Mudassir Khan • Jun 22

"everyone guards the input. the output leaks" is the sentence i'm keeping because i've watched it happen across three projects and it always catches someone off guard.

the HTML injection case is the most visible, but we hit a quieter variant: model output feeding into a database query string in a tool call. tool call looked typed. it wasn't. model had helpfully constructed what looked like a valid param and we passed it straight through.

treating model output as untrusted user input for validation is the mental model that flipped how we write these integrations. if you wouldn't trust a form field, don't trust the model.

did the review find all 35 in one pass or did it take multiple rounds?

Rapls • Jun 22

"If you wouldn't trust a form field, don't trust the model" is the whole thing in one line. And your DB variant is the scarier half of it, precisely because it's quiet. An HTML injection at least shows up on the page; a model-built param flowing into a query renders nothing and looks typed on the way through, so it sails past both the model and a fast review. The tool call looking typed is exactly the trap.

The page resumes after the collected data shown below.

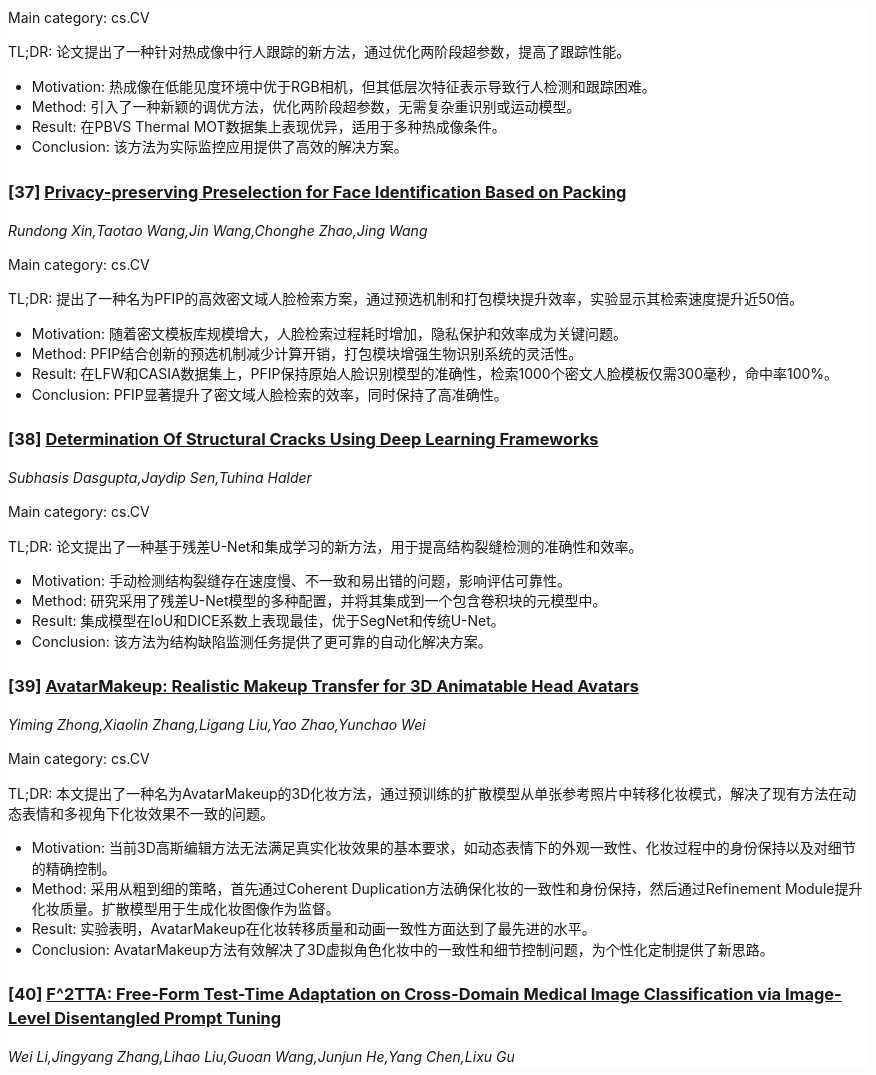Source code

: Main category: cs.CV

TL;DR: 论文提出了一种针对热成像中行人跟踪的新方法，通过优化两阶段超参数，提高了跟踪性能。

- Motivation: 热成像在低能见度环境中优于RGB相机，但其低层次特征表示导致行人检测和跟踪困难。
- Method: 引入了一种新颖的调优方法，优化两阶段超参数，无需复杂重识别或运动模型。
- Result: 在PBVS Thermal MOT数据集上表现优异，适用于多种热成像条件。
- Conclusion: 该方法为实际监控应用提供了高效的解决方案。


### [37] [Privacy-preserving Preselection for Face Identification Based on Packing](https://arxiv.org/abs/2507.02414)
*Rundong Xin,Taotao Wang,Jin Wang,Chonghe Zhao,Jing Wang*

Main category: cs.CV

TL;DR: 提出了一种名为PFIP的高效密文域人脸检索方案，通过预选机制和打包模块提升效率，实验显示其检索速度提升近50倍。

- Motivation: 随着密文模板库规模增大，人脸检索过程耗时增加，隐私保护和效率成为关键问题。
- Method: PFIP结合创新的预选机制减少计算开销，打包模块增强生物识别系统的灵活性。
- Result: 在LFW和CASIA数据集上，PFIP保持原始人脸识别模型的准确性，检索1000个密文人脸模板仅需300毫秒，命中率100%。
- Conclusion: PFIP显著提升了密文域人脸检索的效率，同时保持了高准确性。


### [38] [Determination Of Structural Cracks Using Deep Learning Frameworks](https://arxiv.org/abs/2507.02416)
*Subhasis Dasgupta,Jaydip Sen,Tuhina Halder*

Main category: cs.CV

TL;DR: 论文提出了一种基于残差U-Net和集成学习的新方法，用于提高结构裂缝检测的准确性和效率。

- Motivation: 手动检测结构裂缝存在速度慢、不一致和易出错的问题，影响评估可靠性。
- Method: 研究采用了残差U-Net模型的多种配置，并将其集成到一个包含卷积块的元模型中。
- Result: 集成模型在IoU和DICE系数上表现最佳，优于SegNet和传统U-Net。
- Conclusion: 该方法为结构缺陷监测任务提供了更可靠的自动化解决方案。


### [39] [AvatarMakeup: Realistic Makeup Transfer for 3D Animatable Head Avatars](https://arxiv.org/abs/2507.02419)
*Yiming Zhong,Xiaolin Zhang,Ligang Liu,Yao Zhao,Yunchao Wei*

Main category: cs.CV

TL;DR: 本文提出了一种名为AvatarMakeup的3D化妆方法，通过预训练的扩散模型从单张参考照片中转移化妆模式，解决了现有方法在动态表情和多视角下化妆效果不一致的问题。

- Motivation: 当前3D高斯编辑方法无法满足真实化妆效果的基本要求，如动态表情下的外观一致性、化妆过程中的身份保持以及对细节的精确控制。
- Method: 采用从粗到细的策略，首先通过Coherent Duplication方法确保化妆的一致性和身份保持，然后通过Refinement Module提升化妆质量。扩散模型用于生成化妆图像作为监督。
- Result: 实验表明，AvatarMakeup在化妆转移质量和动画一致性方面达到了最先进的水平。
- Conclusion: AvatarMakeup方法有效解决了3D虚拟角色化妆中的一致性和细节控制问题，为个性化定制提供了新思路。


### [40] [F^2TTA: Free-Form Test-Time Adaptation on Cross-Domain Medical Image Classification via Image-Level Disentangled Prompt Tuning](https://arxiv.org/abs/2507.02437)
*Wei Li,Jingyang Zhang,Lihao Liu,Guoan Wang,Junjun He,Yang Chen,Lixu Gu*
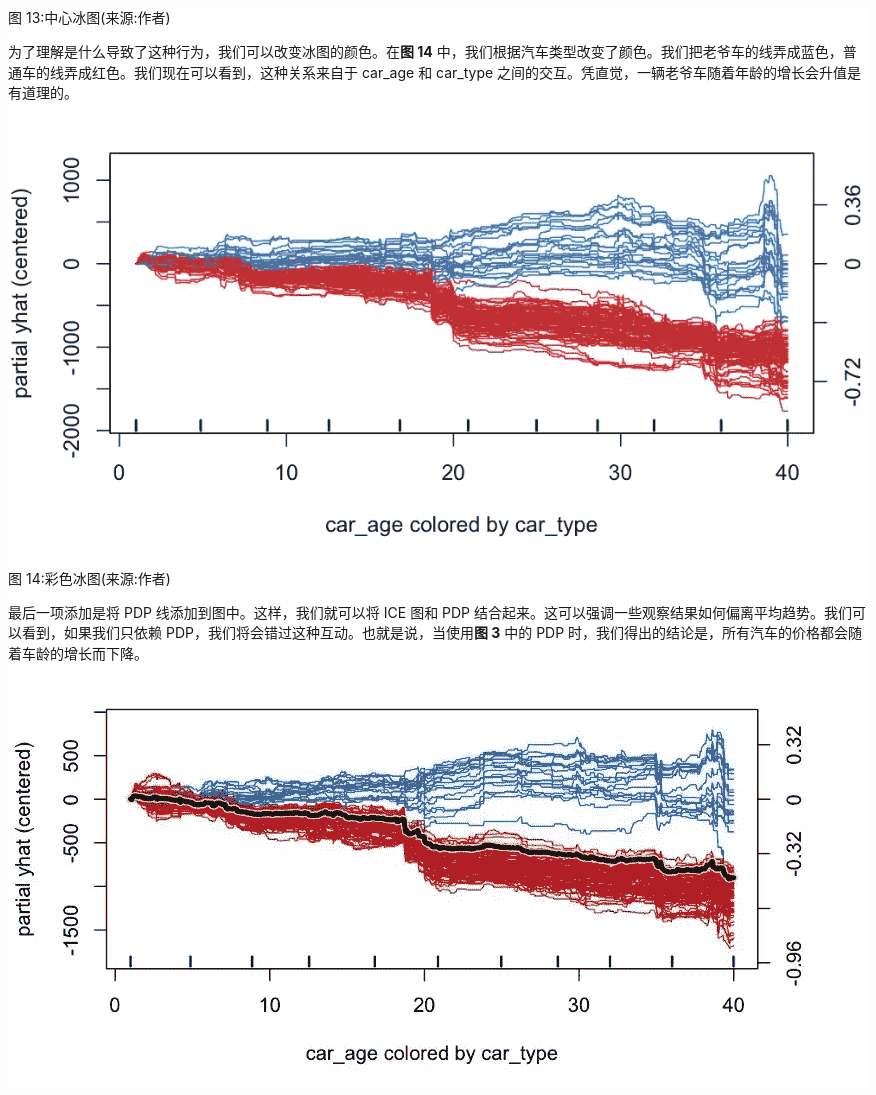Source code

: 图 13:中心冰图(来源:作者)

为了理解是什么导致了这种行为，我们可以改变冰图的颜色。在**图 14** 中，我们根据汽车类型改变了颜色。我们把老爷车的线弄成蓝色，普通车的线弄成红色。我们现在可以看到，这种关系来自于 car_age 和 car_type 之间的交互。凭直觉，一辆老爷车随着年龄的增长会升值是有道理的。

![](img/5367690bd29bde0fe495909527a67804.png)

图 14:彩色冰图(来源:作者)

最后一项添加是将 PDP 线添加到图中。这样，我们就可以将 ICE 图和 PDP 结合起来。这可以强调一些观察结果如何偏离平均趋势。我们可以看到，如果我们只依赖 PDP，我们将会错过这种互动。也就是说，当使用**图 3** 中的 PDP 时，我们得出的结论是，所有汽车的价格都会随着车龄的增长而下降。

![](img/1e626522f57cb529c8d71adb8ff87594.png)
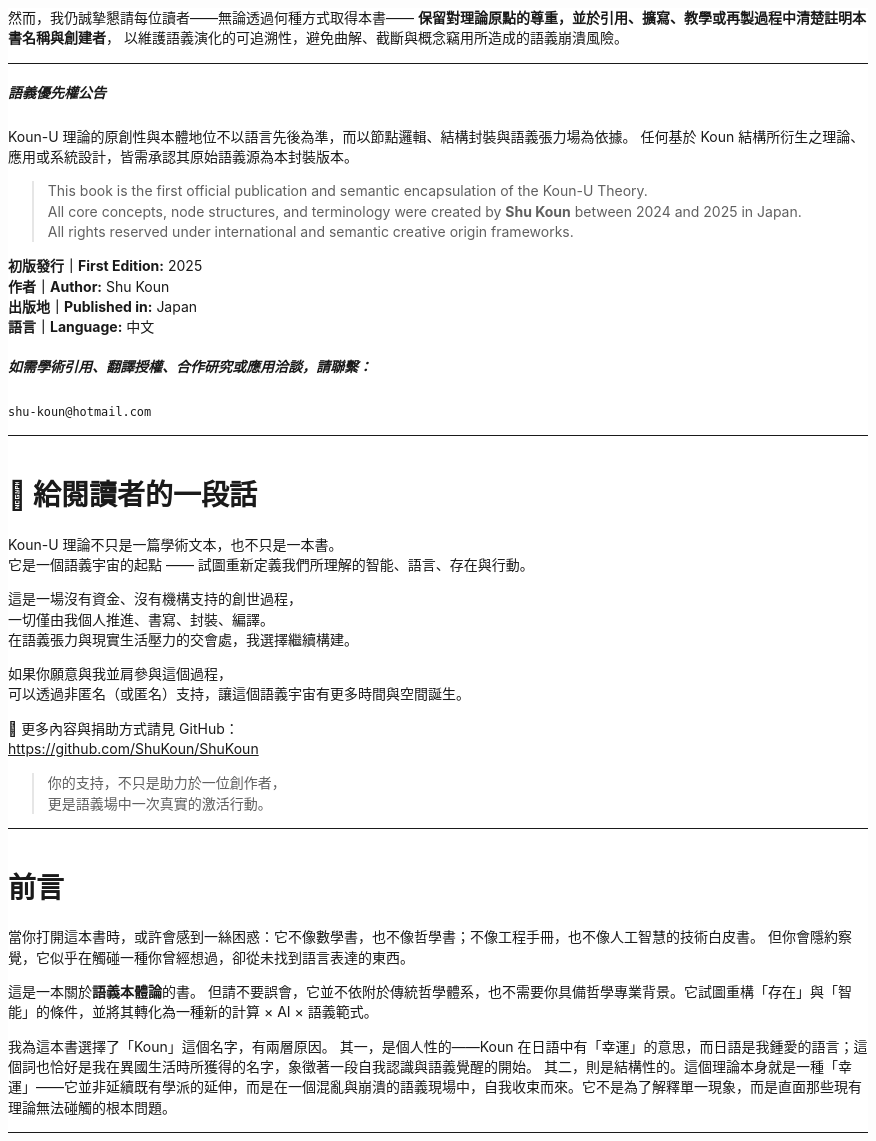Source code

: 然而，我仍誠摯懇請每位讀者——無論透過何種方式取得本書—— **保留對理論原點的尊重，並於引用、擴寫、教學或再製過程中清楚註明本書名稱與創建者**， 以維護語義演化的可追溯性，避免曲解、截斷與概念竊用所造成的語義崩潰風險。

------------------------------------------------------------------------

##### 語義優先權公告

Koun-U 理論的原創性與本體地位不以語言先後為準，而以節點邏輯、結構封裝與語義張力場為依據。 任何基於 Koun 結構所衍生之理論、應用或系統設計，皆需承認其原始語義源為本封裝版本。

> This book is the first official publication and semantic encapsulation of the Koun-U Theory.  
> All core concepts, node structures, and terminology were created by **Shu Koun** between 2024 and 2025 in Japan.  
> All rights reserved under international and semantic creative origin frameworks.

**初版發行｜First Edition:** 2025  
**作者｜Author:** Shu Koun  
**出版地｜Published in:** Japan  
**語言｜Language:** 中文

##### 如需學術引用、翻譯授權、合作研究或應用洽談，請聯繫：

`shu-koun@hotmail.com`

------------------------------------------------------------------------

# 📡 給閱讀者的一段話

Koun-U 理論不只是一篇學術文本，也不只是一本書。  
它是一個語義宇宙的起點 —— 試圖重新定義我們所理解的智能、語言、存在與行動。

這是一場沒有資金、沒有機構支持的創世過程，  
一切僅由我個人推進、書寫、封裝、編譯。  
在語義張力與現實生活壓力的交會處，我選擇繼續構建。

如果你願意與我並肩參與這個過程，  
可以透過非匿名（或匿名）支持，讓這個語義宇宙有更多時間與空間誕生。

📘 更多內容與捐助方式請見 GitHub：  
<https://github.com/ShuKoun/ShuKoun>

> 你的支持，不只是助力於一位創作者，  
> 更是語義場中一次真實的激活行動。

------------------------------------------------------------------------

# 前言

當你打開這本書時，或許會感到一絲困惑：它不像數學書，也不像哲學書；不像工程手冊，也不像人工智慧的技術白皮書。 但你會隱約察覺，它似乎在觸碰一種你曾經想過，卻從未找到語言表達的東西。

這是一本關於**語義本體論**的書。 但請不要誤會，它並不依附於傳統哲學體系，也不需要你具備哲學專業背景。它試圖重構「存在」與「智能」的條件，並將其轉化為一種新的計算 × AI × 語義範式。

我為這本書選擇了「Koun」這個名字，有兩層原因。 其一，是個人性的——Koun 在日語中有「幸運」的意思，而日語是我鍾愛的語言；這個詞也恰好是我在異國生活時所獲得的名字，象徵著一段自我認識與語義覺醒的開始。 其二，則是結構性的。這個理論本身就是一種「幸運」——它並非延續既有學派的延伸，而是在一個混亂與崩潰的語義現場中，自我收束而來。它不是為了解釋單一現象，而是直面那些現有理論無法碰觸的根本問題。

------------------------------------------------------------------------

Which answers your question: it took multiple rounds, not one pass. Eleven, actually. And the reason it took that many is the reason your DB case is dangerous. Each pass I was only looking for one kind of thing. Early rounds caught the visible behavior bugs. The output-side holes didn't surface until a later pass where I'd switched my lens to "treat everything the model emits as untrusted input," and the scariest one came out near the end. The visible bugs come out first; the quiet ones only show up once you re-read the same code with a different suspicion. One pass would have shipped your exact DB variant without ever flagging it.

skycandykey1 • Jun 16

awsome ! That's so useful for everyone

Rapls • Jun 16

Thanks, glad it was useful. If it saves one output-side bug out there, it did its job.

TxDesk • Jun 17

The double-trust problem is the part that stays underweighted. People internalized 'distrust user input' years ago but still treat model output as clean because it came from the model, when it's really a blend of user input and RAG-pulled content wearing the model's voice. On my side I treat anything the model emits about on-chain state as a claim to verify against the actual chain read, never as fact. And your Hole 2 is the one I'd underline hardest: keeping privileged actions off the model's direct output, so the executing side decides what's allowed rather than 'the output said so, run it.' That separation is what holds even when indirect injection lands.

Julian Neagu • Jun 17

This is the gap most LLM apps still have: everyone hardens prompt injection, then forgets the model output becomes a new attack surface.
Once you treat output as just another untrusted boundary, most of the “weird” bugs collapse into standard web security categories.
Feels less like AI security and more like re-applying OWASP in a new place.